Oh, I just noticed that if I try to do it the other way, that is,
extract the pixels form the image and applying my own blending
algorithm, another problem arises. There seems to be a bug in the
Bitmap.getPixels() implementation, that causes any pixel that has a
non 0xFF alpha, to automatically lose all its color and become black.
So if the image has a pixel with a full red colour of 0xFFFF0000, it
stays red, but if it is a semi-transparent red color such as
0x7FFF0000, it is returned as the color 0x7F000000, with both the
getPixels() and the getPixel() methods.


On 5 Apr, 18:02, hanni <[EMAIL PROTECTED]> wrote:
> Hi, my application makes heavy use of semi-transparent .png's for
> interesting graphics. I'm used to this, developing J2ME applications.

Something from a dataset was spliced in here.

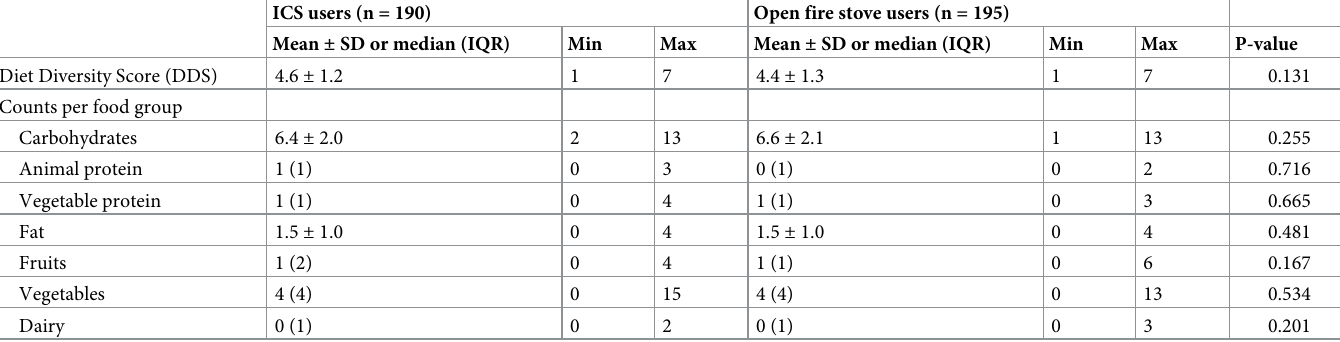
Table 2. Diet Diversity Score (DDS) and frequency of food groups among improved cookstoves and open fire stove users of the provinces of San Marcos and Caja- bamba,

> The alpha blending algorithm in Android, however, seems to be less
> than adequate. Everything that is semi-transparent is restricted to
> very few shades of color, and that goes for everything behind a semi-
> transparent image aswell.
>
> Does anyone know of a setting to enable a more accurate alpha blending
> algortihm, even if it might require more CPU power? Currently, when I
> really need something to look accurate, I would have to create an
> array from that image and run my own blending algortim on it,
> converting it back to an image afterwards.